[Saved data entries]
○ ○ ○ ○

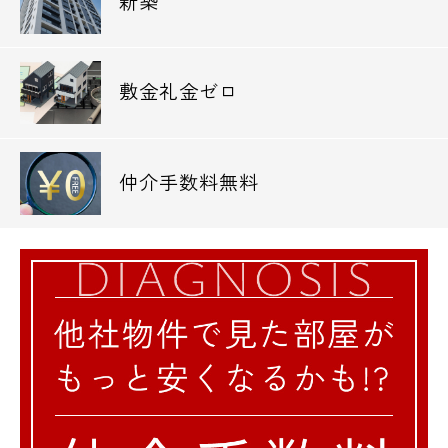
新築
敷金礼金ゼロ
仲介手数料無料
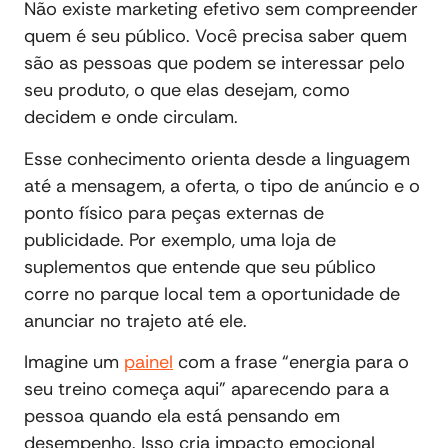
Não existe marketing efetivo sem compreender
quem é seu público. Você precisa saber quem
são as pessoas que podem se interessar pelo
seu produto, o que elas desejam, como
decidem e onde circulam.
Esse conhecimento orienta desde a linguagem
até a mensagem, a oferta, o tipo de anúncio e o
ponto físico para peças externas de
publicidade. Por exemplo, uma loja de
suplementos que entende que seu público
corre no parque local tem a oportunidade de
anunciar no trajeto até ele.
Imagine um
painel
com a frase “energia para o
seu treino começa aqui” aparecendo para a
pessoa quando ela está pensando em
desempenho. Isso cria impacto emocional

○ ○ ○ ○

Exercise goal: Convert the text read from all the rows above into a JSON list of strings, with one string per line and no blank lines. Leave the pictures out.

Your solution:
[
  "新築",
  "敷金礼金ゼロ",
  "仲介手数料無料",
  "Não existe marketing efetivo sem compreender",
  "quem é seu público. Você precisa saber quem",
  "são as pessoas que podem se interessar pelo",
  "seu produto, o que elas desejam, como",
  "decidem e onde circulam.",
  "Esse conhecimento orienta desde a linguagem",
  "até a mensagem, a oferta, o tipo de anúncio e o",
  "ponto físico para peças externas de",
  "publicidade. Por exemplo, uma loja de",
  "suplementos que entende que seu público",
  "corre no parque local tem a oportunidade de",
  "anunciar no trajeto até ele.",
  "Imagine um",
  "painel",
  "com a frase “energia para o",
  "seu treino começa aqui” aparecendo para a",
  "pessoa quando ela está pensando em",
  "desempenho. Isso cria impacto emocional"
]